The Dangers of Weak Cryptography

For one who is not well-versed in “cryptography,” hearing the word might simply bring to mind the language game Pig Latin. However, Singh is trying to convey, in layman’s terms, that cryptography is not a child’s game for all; in Mary Queen of Scots’ case, it was literally an instance of life or death. The issue at hand is that while encryption is meant to show that one's guard is up, it actually creates a false sense of security when utilized poorly.

For instance, there has been a time in every person’s life when he or she whispered something to a neighbor in the hopes of keeping the message a secret. Unbeknownst to them, spectators who speak the same language were either able to eavesdrop and hear the secret or possibly even lipread bits and pieces. Yet, to the two that were whispering in their own world, it was as if they had been speaking a foreign language. Babington and Mary were in this same little world, where they had a false sense of reality and security. As Singh stated, this was honestly an unfortunate time for Mary to be communicating through cryptography because the first true cryptanalysts were emerging. The two did little to alter their patterns and believed that only they could read what was intended for one another. The problem is, in an ever-changing world, it is naive to think that one should not have to adapt to remain undiscovered. Like two people whispering, Babington and Mary let their guard down at a critical point of their mission

By trusting her basic encoding system at an essential turning point in the history of cryptanalysis, Mary left herself vulnerable to decryption and was caught openly aligning with the rebels attempting to free her. Had she been writing without encryption, she would not have directly given her blessing for the assassination. Singh wants other cryptographers to be aware that they cannot expect to simply lay encryption over their messages like some form of a safety blanket. If a message is truly meant to be a secret, cryptographers should work to ensure that their ciphers are unbreakable.
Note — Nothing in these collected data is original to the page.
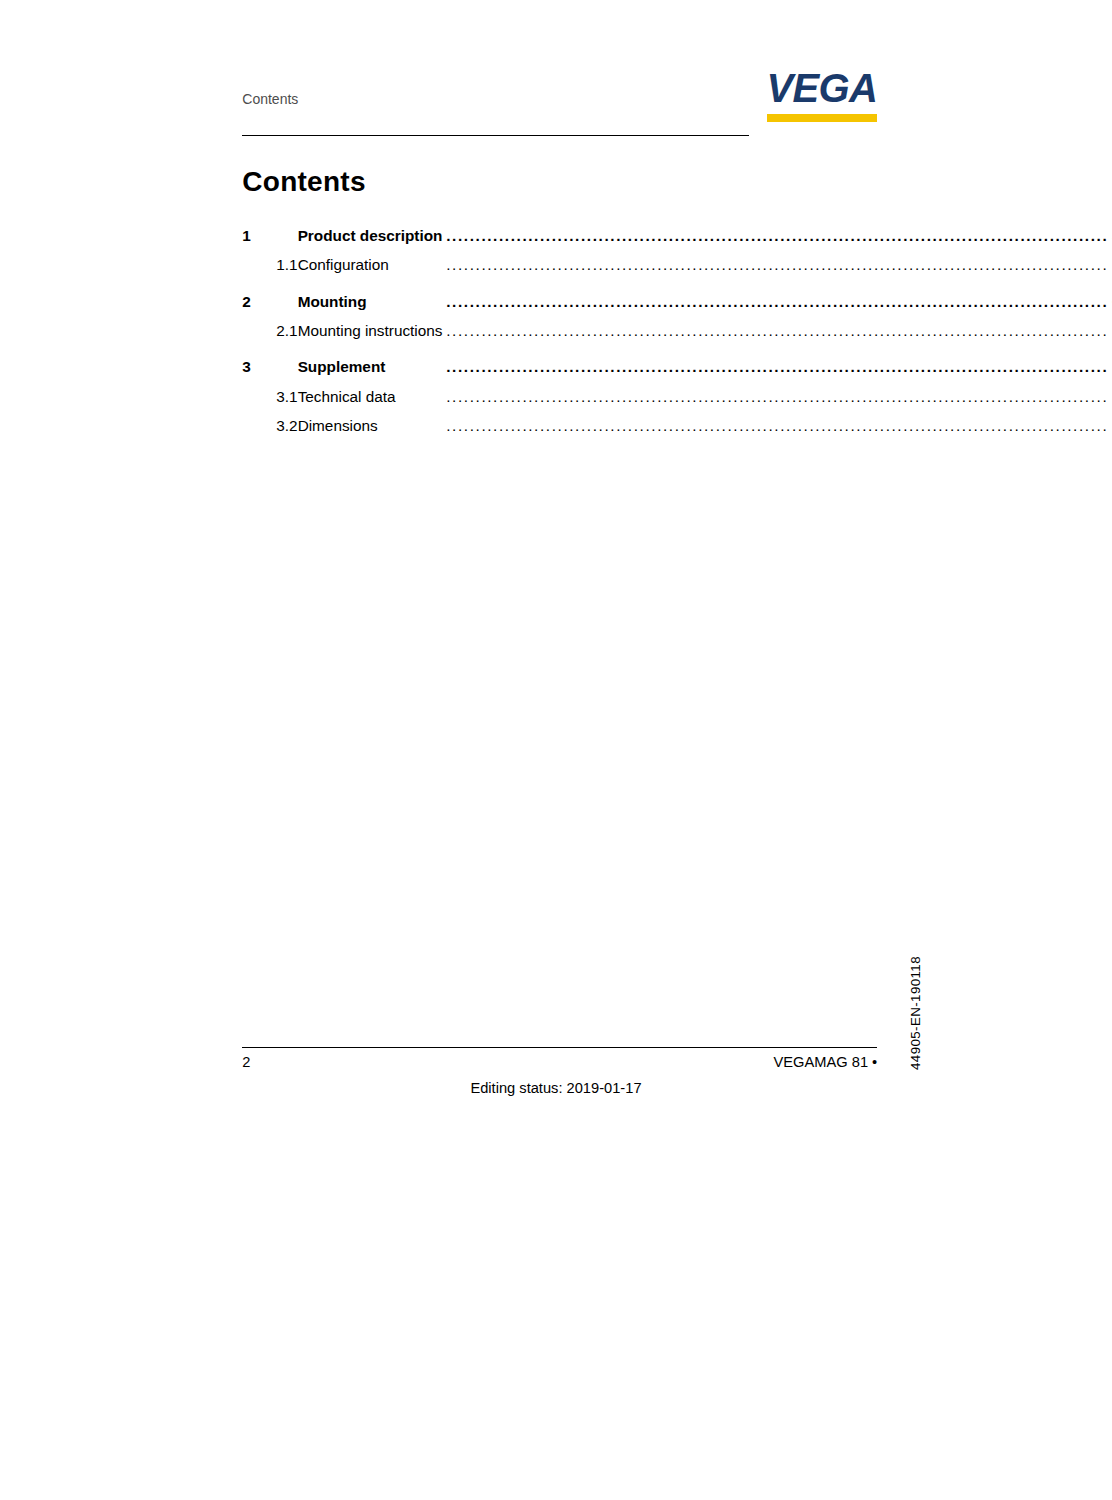Contents
VEGA
Contents
| 1 | Product description | ................................................................................................................. | 3 |
| 1.1 | Configuration | ................................................................................................................. | 3 |
| 2 | Mounting | ................................................................................................................. | 6 |
| 2.1 | Mounting instructions | ................................................................................................................. | 6 |
| 3 | Supplement | ................................................................................................................. | 7 |
| 3.1 | Technical data | ................................................................................................................. | 7 |
| 3.2 | Dimensions | ................................................................................................................. | 9 |
Editing status: 2019-01-17
2
VEGAMAG 81 •
44905-EN-190118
How to Keep Communication Relatively Safe through Cryptography

"A weak encryption can be worse than no encryption" because it gives the communicators a false sense of security (41). As a result, they would fail to conceal their meaning in writing and use plain language.
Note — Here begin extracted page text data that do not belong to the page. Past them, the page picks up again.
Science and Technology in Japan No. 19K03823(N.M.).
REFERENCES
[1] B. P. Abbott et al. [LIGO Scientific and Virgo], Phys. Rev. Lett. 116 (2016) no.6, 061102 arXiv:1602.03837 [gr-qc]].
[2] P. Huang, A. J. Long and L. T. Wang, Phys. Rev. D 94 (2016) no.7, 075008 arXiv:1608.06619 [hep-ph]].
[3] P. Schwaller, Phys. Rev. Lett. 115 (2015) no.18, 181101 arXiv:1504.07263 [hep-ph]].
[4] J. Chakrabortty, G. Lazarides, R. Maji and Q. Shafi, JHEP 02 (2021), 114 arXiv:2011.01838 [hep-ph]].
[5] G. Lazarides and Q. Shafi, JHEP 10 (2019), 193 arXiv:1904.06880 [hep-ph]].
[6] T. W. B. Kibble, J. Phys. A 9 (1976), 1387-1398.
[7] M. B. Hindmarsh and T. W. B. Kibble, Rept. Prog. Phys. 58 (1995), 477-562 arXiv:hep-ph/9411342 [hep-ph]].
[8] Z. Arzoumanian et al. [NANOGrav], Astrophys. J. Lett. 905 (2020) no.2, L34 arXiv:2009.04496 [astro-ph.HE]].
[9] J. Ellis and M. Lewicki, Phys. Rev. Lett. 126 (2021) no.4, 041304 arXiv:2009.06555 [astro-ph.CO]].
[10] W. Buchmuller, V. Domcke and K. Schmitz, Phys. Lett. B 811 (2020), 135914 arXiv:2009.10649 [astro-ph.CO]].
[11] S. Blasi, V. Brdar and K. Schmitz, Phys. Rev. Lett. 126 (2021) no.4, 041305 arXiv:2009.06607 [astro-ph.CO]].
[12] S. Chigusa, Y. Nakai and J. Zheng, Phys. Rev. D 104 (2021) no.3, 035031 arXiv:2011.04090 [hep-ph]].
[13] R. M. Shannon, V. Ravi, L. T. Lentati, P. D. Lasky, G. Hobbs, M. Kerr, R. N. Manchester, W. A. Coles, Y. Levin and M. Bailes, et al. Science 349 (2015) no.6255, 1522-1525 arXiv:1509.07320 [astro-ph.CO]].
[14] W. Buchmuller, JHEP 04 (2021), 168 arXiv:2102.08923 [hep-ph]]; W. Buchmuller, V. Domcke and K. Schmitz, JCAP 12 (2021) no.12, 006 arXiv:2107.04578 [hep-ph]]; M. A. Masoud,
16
What's communicated throughout the chapter is that one form of encryption is never enough. If one only employs the method of stenography, the message could be completely compromised upon discovery by the enemy. On the other hand, reliance on one form of cryptography is likewise reckless. Even in Queen Mary's case, as she employs several methods to conceive her message, the secret was still easily discovered.

To keep communication safe through the usage of cryptography might mean multiple forms of cryptography. For example, a substitution mixed with transposition, which adds an additional layer of protection. While that might still be insufficient, one could always choose to hide words by using secret language codes (unlike the codes adopted in encryption). For instance, "to assassin Queen Elizabeth" could be written as "to execute the sailing plan". In Queen Mary's case, such communication could have saved her from facing the death penalty.
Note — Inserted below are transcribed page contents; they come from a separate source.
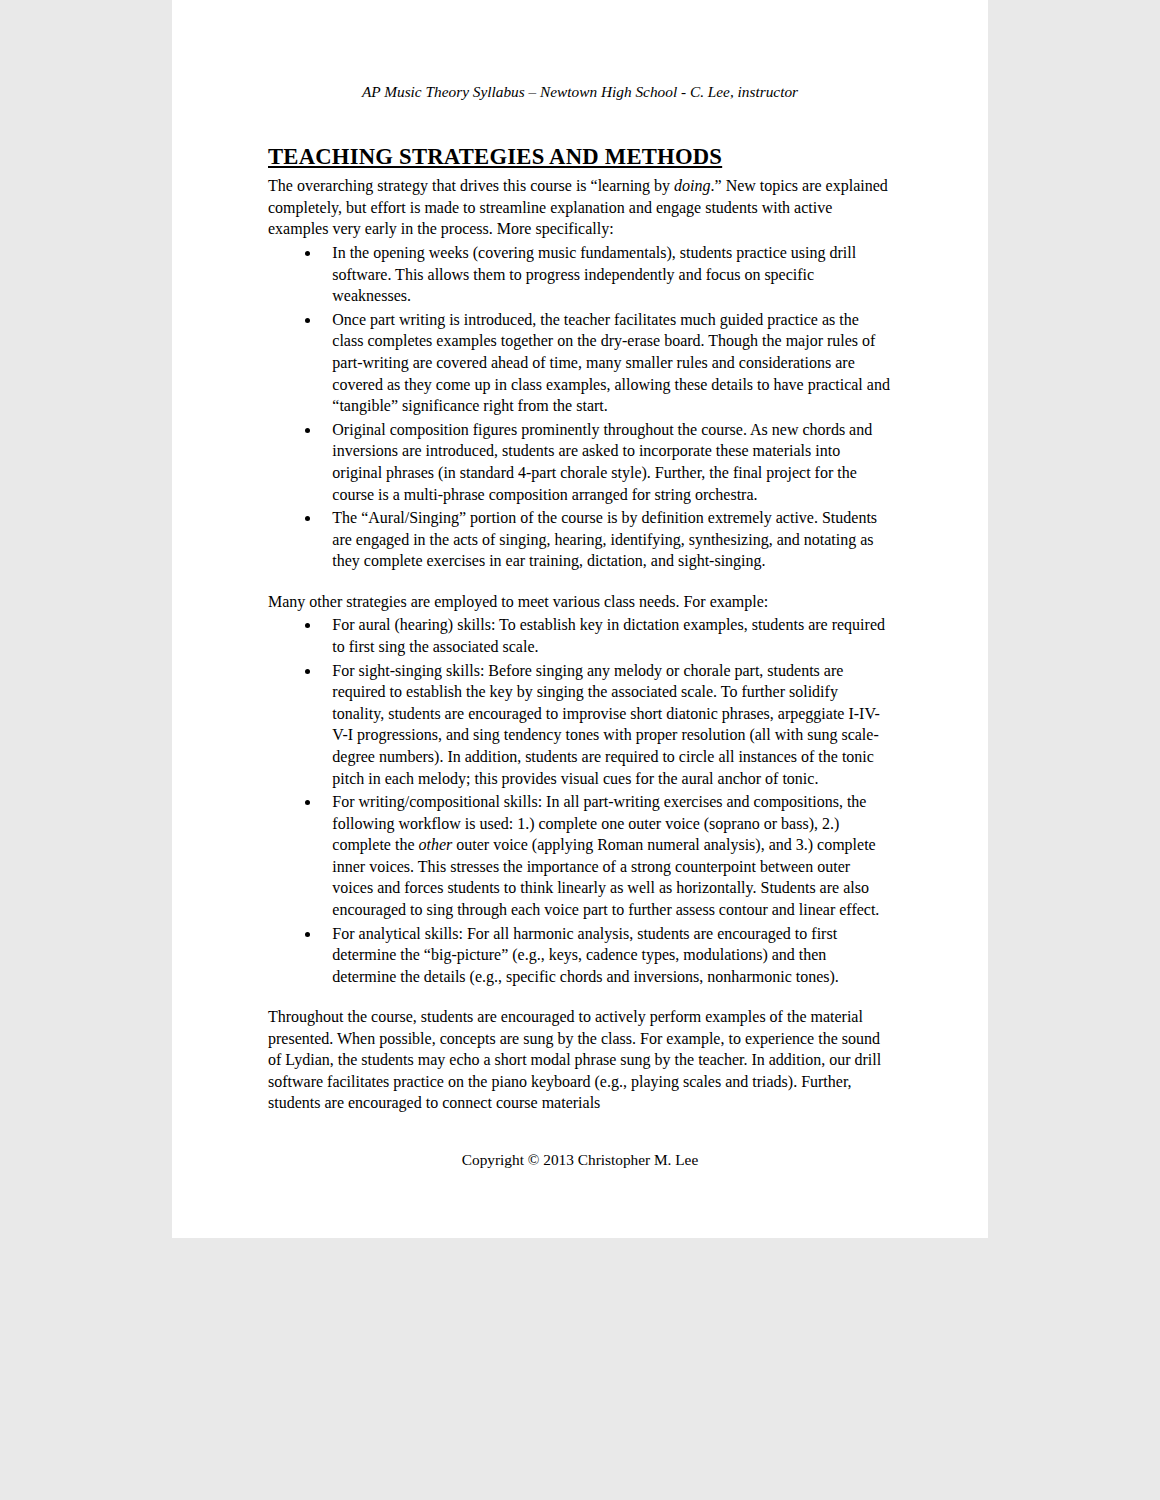AP Music Theory Syllabus – Newtown High School - C. Lee, instructor
TEACHING STRATEGIES AND METHODS
The overarching strategy that drives this course is “learning by doing.” New topics are explained completely, but effort is made to streamline explanation and engage students with active examples very early in the process. More specifically:
In the opening weeks (covering music fundamentals), students practice using drill software. This allows them to progress independently and focus on specific weaknesses.
Once part writing is introduced, the teacher facilitates much guided practice as the class completes examples together on the dry-erase board. Though the major rules of part-writing are covered ahead of time, many smaller rules and considerations are covered as they come up in class examples, allowing these details to have practical and “tangible” significance right from the start.
Original composition figures prominently throughout the course. As new chords and inversions are introduced, students are asked to incorporate these materials into original phrases (in standard 4-part chorale style). Further, the final project for the course is a multi-phrase composition arranged for string orchestra.
The “Aural/Singing” portion of the course is by definition extremely active. Students are engaged in the acts of singing, hearing, identifying, synthesizing, and notating as they complete exercises in ear training, dictation, and sight-singing.
Many other strategies are employed to meet various class needs. For example:
For aural (hearing) skills: To establish key in dictation examples, students are required to first sing the associated scale.
For sight-singing skills: Before singing any melody or chorale part, students are required to establish the key by singing the associated scale. To further solidify tonality, students are encouraged to improvise short diatonic phrases, arpeggiate I-IV-V-I progressions, and sing tendency tones with proper resolution (all with sung scale-degree numbers). In addition, students are required to circle all instances of the tonic pitch in each melody; this provides visual cues for the aural anchor of tonic.
For writing/compositional skills: In all part-writing exercises and compositions, the following workflow is used: 1.) complete one outer voice (soprano or bass), 2.) complete the other outer voice (applying Roman numeral analysis), and 3.) complete inner voices. This stresses the importance of a strong counterpoint between outer voices and forces students to think linearly as well as horizontally. Students are also encouraged to sing through each voice part to further assess contour and linear effect.
For analytical skills: For all harmonic analysis, students are encouraged to first determine the “big-picture” (e.g., keys, cadence types, modulations) and then determine the details (e.g., specific chords and inversions, nonharmonic tones).
Throughout the course, students are encouraged to actively perform examples of the material presented. When possible, concepts are sung by the class. For example, to experience the sound of Lydian, the students may echo a short modal phrase sung by the teacher. In addition, our drill software facilitates practice on the piano keyboard (e.g., playing scales and triads). Further, students are encouraged to connect course materials
Copyright © 2013 Christopher M. Lee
Cryptography is only adopted when the messengers can't meet in person, in which case some form of written message has to be created. The key and algorithm, however, are always vulnerable to the risk of being deciphered. Cryptanalysis developed alongside cryptography. Thus, the security of encryption depends on how long it's going to take for the enemy to decipher the code. In other words, cryptography is a highly time-sensitive tool. The complexity of encryption could largely increase security, while also decreasing efficiency to communicate for all parties involved.